Toujours en 2011, l’autre couple dans la démonstration de Laurent Wauquiez, celui dont l’un des deux est au SMIC aurait un revenu mensuel de 1072,07€ net. [Source INSEE]

On peut donc tirer deux enseignements. Laurent Wauquiez a dit le 08 mai 2011, n’importe quoi. Dans cet exemple, la différence entre ces deux couples est de 284€. 

Aussi, la proposition du même Laurent Wauquiez de limiter à 75% du SMIC le montant du cumul des minimas sociaux n’aurait aucun effet ici. Puisque dans cet exemple, le couple au RSA perçoit un revenu qui correspond à 73,5% du SMIC. Il faut noter qu’en 2011, d’après l’INSEE le seuil de pauvreté en France se situait à 977€ par mois, pour une personne seule. [Source INSEE]

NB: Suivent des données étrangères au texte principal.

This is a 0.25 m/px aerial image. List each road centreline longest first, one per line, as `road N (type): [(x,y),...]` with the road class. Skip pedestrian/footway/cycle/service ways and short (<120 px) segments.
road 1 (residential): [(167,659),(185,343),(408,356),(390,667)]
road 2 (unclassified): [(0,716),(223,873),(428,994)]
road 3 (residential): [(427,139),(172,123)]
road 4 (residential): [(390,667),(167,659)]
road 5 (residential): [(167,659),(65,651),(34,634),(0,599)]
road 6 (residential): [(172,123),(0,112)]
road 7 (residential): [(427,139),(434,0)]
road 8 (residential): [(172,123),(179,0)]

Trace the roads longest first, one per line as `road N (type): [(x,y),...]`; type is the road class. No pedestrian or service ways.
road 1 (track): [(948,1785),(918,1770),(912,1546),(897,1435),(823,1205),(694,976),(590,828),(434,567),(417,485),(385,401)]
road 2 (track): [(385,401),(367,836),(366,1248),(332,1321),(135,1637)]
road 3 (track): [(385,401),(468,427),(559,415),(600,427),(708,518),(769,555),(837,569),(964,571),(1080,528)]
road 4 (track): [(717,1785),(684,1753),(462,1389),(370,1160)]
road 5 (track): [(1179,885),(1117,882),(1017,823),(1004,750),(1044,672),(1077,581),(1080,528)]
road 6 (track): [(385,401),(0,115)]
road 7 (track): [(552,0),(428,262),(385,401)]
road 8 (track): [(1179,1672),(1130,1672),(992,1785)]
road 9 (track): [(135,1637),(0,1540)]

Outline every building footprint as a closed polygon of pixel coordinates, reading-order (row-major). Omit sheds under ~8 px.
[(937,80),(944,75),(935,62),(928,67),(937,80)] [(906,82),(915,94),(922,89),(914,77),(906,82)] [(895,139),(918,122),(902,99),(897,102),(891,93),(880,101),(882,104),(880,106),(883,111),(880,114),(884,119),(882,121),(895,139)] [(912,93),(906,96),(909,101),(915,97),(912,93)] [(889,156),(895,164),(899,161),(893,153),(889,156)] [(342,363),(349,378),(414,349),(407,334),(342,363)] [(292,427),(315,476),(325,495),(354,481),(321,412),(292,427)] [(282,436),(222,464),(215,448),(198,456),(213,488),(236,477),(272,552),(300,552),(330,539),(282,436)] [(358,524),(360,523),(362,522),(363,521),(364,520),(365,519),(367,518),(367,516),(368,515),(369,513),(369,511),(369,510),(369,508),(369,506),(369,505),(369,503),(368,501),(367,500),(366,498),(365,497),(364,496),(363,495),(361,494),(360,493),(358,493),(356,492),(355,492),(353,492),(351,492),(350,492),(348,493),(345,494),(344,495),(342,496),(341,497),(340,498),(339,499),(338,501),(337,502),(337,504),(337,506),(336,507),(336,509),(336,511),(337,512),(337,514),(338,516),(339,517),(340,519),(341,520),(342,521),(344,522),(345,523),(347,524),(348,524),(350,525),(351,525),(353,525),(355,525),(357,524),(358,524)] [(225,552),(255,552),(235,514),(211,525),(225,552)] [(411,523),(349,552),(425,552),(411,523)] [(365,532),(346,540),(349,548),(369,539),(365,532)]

En 2022 c’est à peu près pareil. Si on reprend le même exemple : le couple au RSA toucherait 975€ mensuel de RSA et d’aides au logement (à hauteur de 250€ disons, histoire de tenir compte de l’inflation) cette année. Tandis que le couple vivant sur un SMIC toucherait aujourd’hui plus ou moins 1 302€ net (avant revalorisation automatique du SMIC en 2022. Une différence de 326€ environ, pour un revenu correspondant à 74% du SMIC net. Le couple au RSA serait d’ailleurs toujours au-dessous du seuil de pauvreté. 

Pour résumer, si l’on définit l’assistanat au regard de la définition faite par Laurent Wauquiez alors l’assistanat n’existe pas. En d’autres termes le surdoué ambitieux est soit bien moins doué qu’il n’y paraît soit simplement malhonnête. Libre à chacun d’en arriver à la seconde possibilité. 

Pour autant le RSA souffre de vraies lacunes, profondes et pointées en ces termes par la cour des comptes "[...] l'accompagnement est faible, la contractualisation rare et souvent de pure forme, et en définitive la logique des droits et devoirs est dévoyée. Cet état de fait ne permet pas, sauf dans de rares exceptions, de mesurer un effet positif de l’accompagnement". [Le revenu de solidarité active (RSA), Cour des comptes, Janvier 2022, P151

Ça ne soulève pas les foules, ne mobilise pas les électeurs de droite, mais c’est en revanche un problème bien réel.